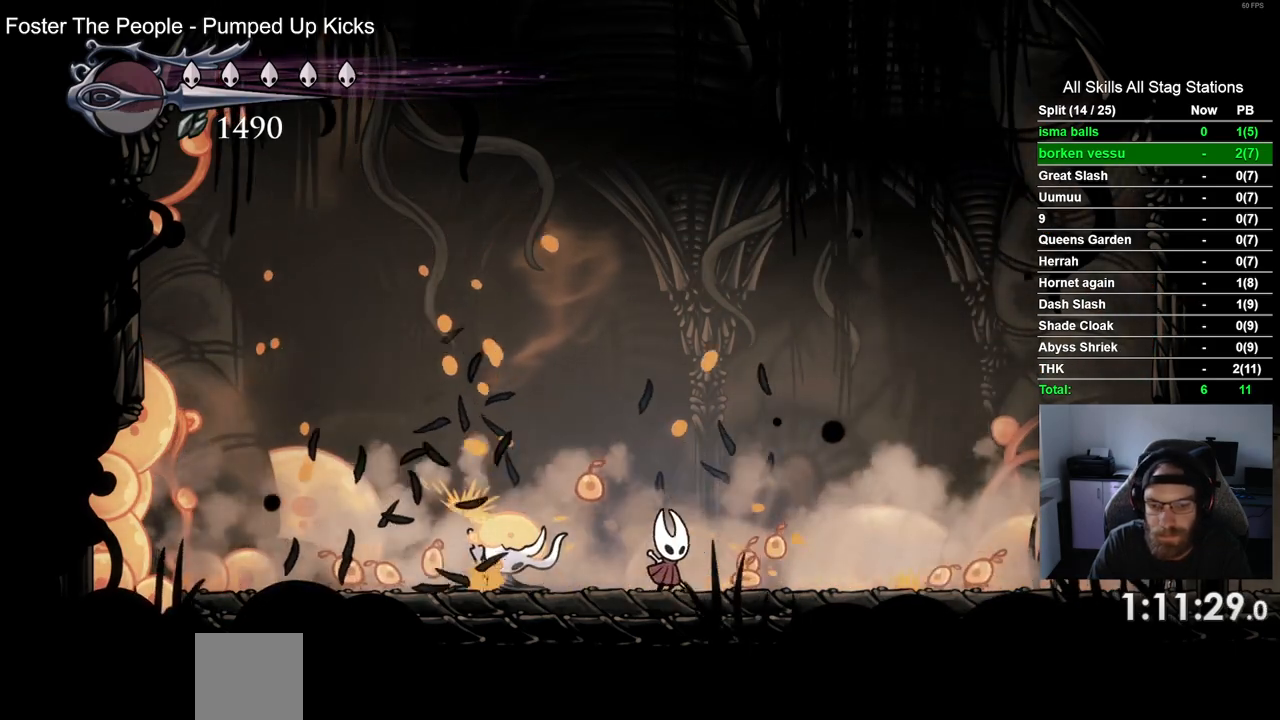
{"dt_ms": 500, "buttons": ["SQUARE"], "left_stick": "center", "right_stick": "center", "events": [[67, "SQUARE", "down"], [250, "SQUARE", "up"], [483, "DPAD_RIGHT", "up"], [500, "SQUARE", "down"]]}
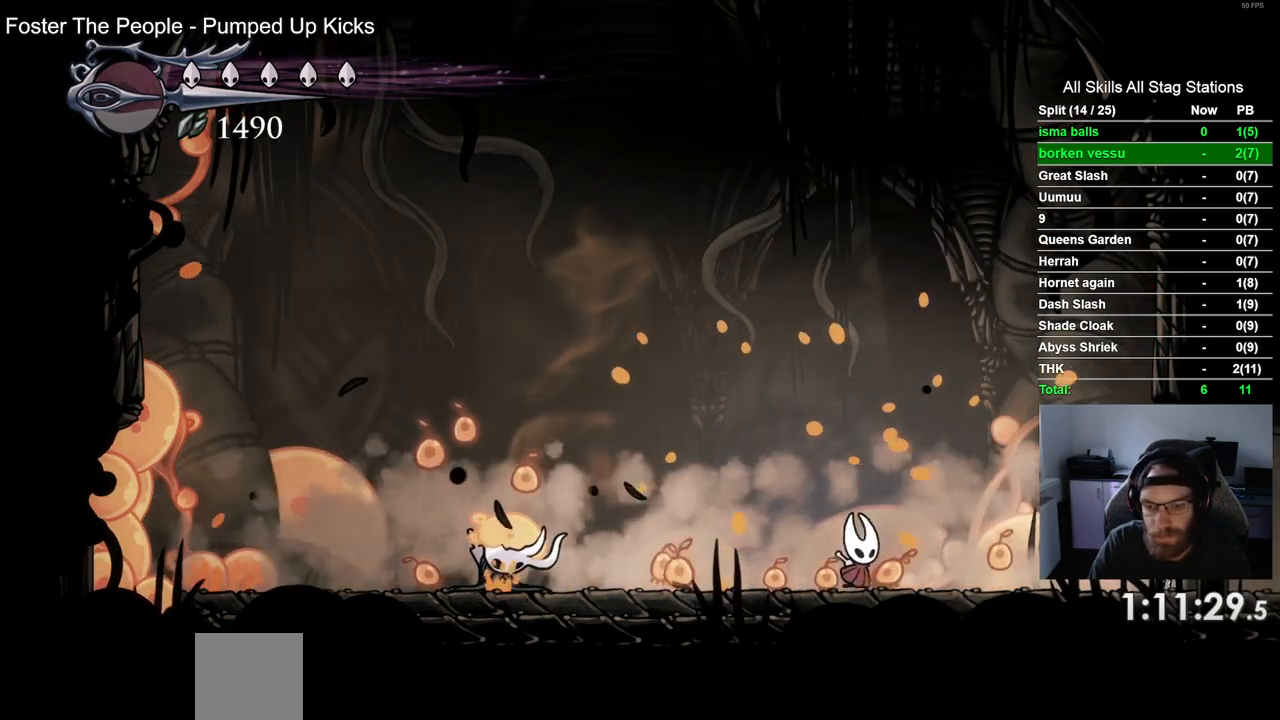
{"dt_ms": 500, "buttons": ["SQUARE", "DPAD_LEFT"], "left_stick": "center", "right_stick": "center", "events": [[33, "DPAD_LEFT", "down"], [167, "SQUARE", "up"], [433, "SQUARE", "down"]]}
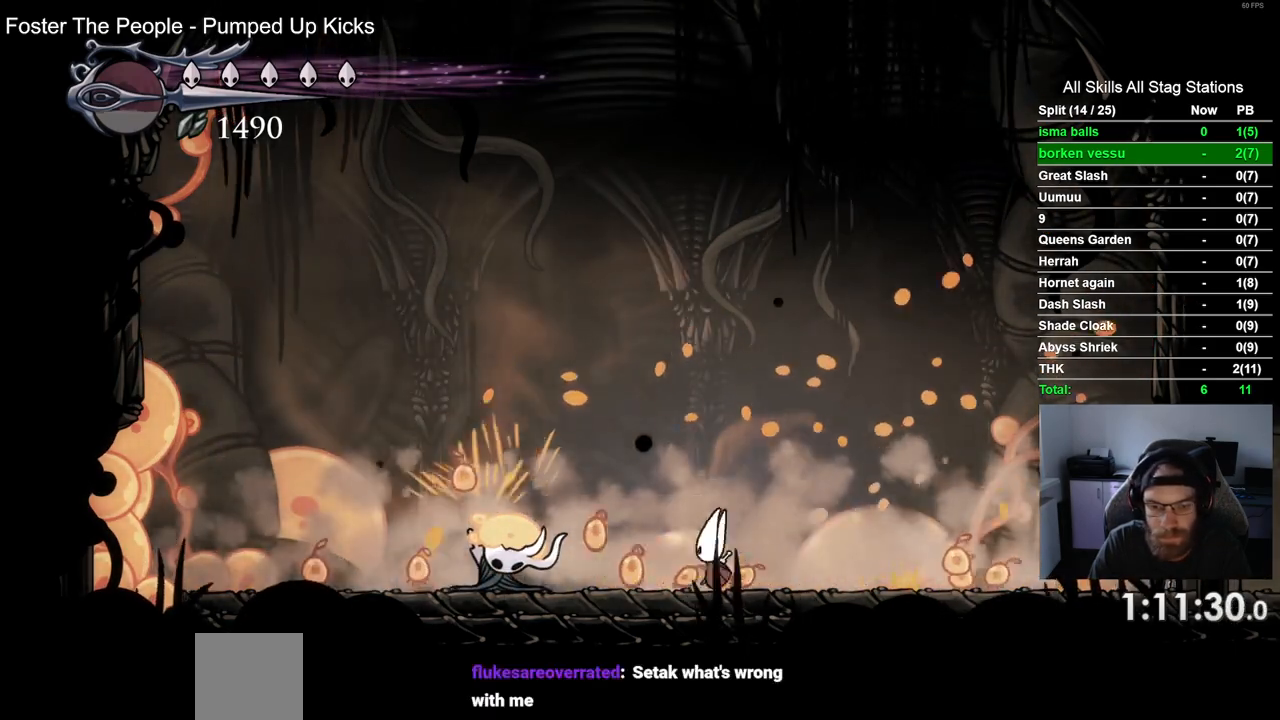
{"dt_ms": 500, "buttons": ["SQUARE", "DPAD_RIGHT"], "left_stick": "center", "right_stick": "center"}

------------------------

## Aim of the task:
Apart from the pictures, restate all of the listing above exactly.

## Response to the exercise:
{"dt_ms": 500, "buttons": ["SQUARE"], "left_stick": "center", "right_stick": "center", "events": [[67, "SQUARE", "down"], [250, "SQUARE", "up"], [483, "DPAD_RIGHT", "up"], [500, "SQUARE", "down"]]}
{"dt_ms": 500, "buttons": ["SQUARE", "DPAD_LEFT"], "left_stick": "center", "right_stick": "center", "events": [[33, "DPAD_LEFT", "down"], [167, "SQUARE", "up"], [433, "SQUARE", "down"]]}
{"dt_ms": 500, "buttons": ["SQUARE", "DPAD_RIGHT"], "left_stick": "center", "right_stick": "center"}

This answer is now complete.